I'd recommend reading Til We Have Faces by C.S. Lewis. I think it's his master work. I'm re-reading it right now and it gets at much of the root of what women believe about themselves (often false stuff).
My theory goes along with Jonalyn's beginnings of her "why are girls so mean" list:
"[is it] fear that there’s only one pie with limited slices and we need to eliminate any competition we can"
I would say yes. Maybe this seems like an insulting metaphor, but it's like in the animal kingdom when the lower pecking-order animals are vying for higher placement with the alpha animal in the group. Higher placement equals privilege and a better life due to a better standing with the alpha.
The "fear that there's only one pie with limited slices" is, in fact, true. There are a limited number of top positions that can exist in relation to the alpha creatures of our existence: men. We don't turn on men like we do on women because they are the ones we are trying to gain esteem with in the first place. It's other women that potentially stand in the way of that.
Men start life with a certain amount of standing just by being born as men. Women start at a lower social position and can only gain through social connection.
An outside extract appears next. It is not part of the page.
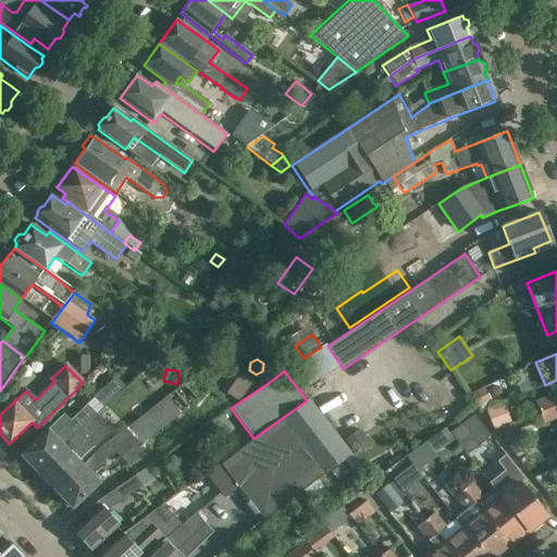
[(252,382),(239,373),(226,394),(238,403),(252,382)]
This is why relationships with people are more important to women than they are to men. More hangs in the balance.
As for the question of how to properly respond to women who are different from us & how do we learn from them, I would say it would be through recognizing the underlying motivations that we can relate to and, in fact, have in common.
By the way, I'm not trying to shift the blame onto men for the mean girl stuff. I'm just saying it's a social consequence of inequality in the world--whoever it may be that holds more power. If we can learn to recognize the underlying reasons maybe we can change things for the better.
Am I off-base? What do you think?
http://www.cnn.com/2007/LIVING/personal/08/24/frenemies/index.html
I think you're on to something in terms of meanness as a response out of insecurity or feeling unloved. I've heard many quote Love and Respect. I think it would be worth a look through. The biggest problem I have with what I've heard from that study is that it seems to pull an entire gender theory out of a few passages that aren't claiming to be a gender theory. Nowhere does it say that women want love more than respect or men want respect more than love. Even if men and women in today's world would say that, it's not clearly taught in Scripture.
I'd say that when we feel unloved, we tend to lash out. So perhaps the root of the "mean girls" problem is recognizing we are feeling unloved.
I finally checked the frenemies site. Very nice article illustrating this problem. Notice how sultry the pics of these 2 women are. When I look at them I want to ask them "What are you doing?" It looks to me that they're using their bodies as a weapon to lure, not to invite people to get to know them. Again it's rooted in this insecurity or envy. I wonder if the women who have grown farther in security and contentment/serenity, have fewer frenemies?
Wanted you to know that I enjoyed your photos. Keep it up, I want to see more! Also, a relevant quote for you from Till We Have Faces
Psyche is ashamed in the face of an immortal God and her sister Orual rebukes her
O:"Ashamed of what? Psyche, they hadn't stripped you naked or anything?"
P:"No,no. Ashamed of looking like a mortal--ashamed of being a mortal."
O:"But how could you help that?"
P:"Don't you think the things people are most ashamed of are the things they can't help?"
O: I thought of my ugliness and said nothing.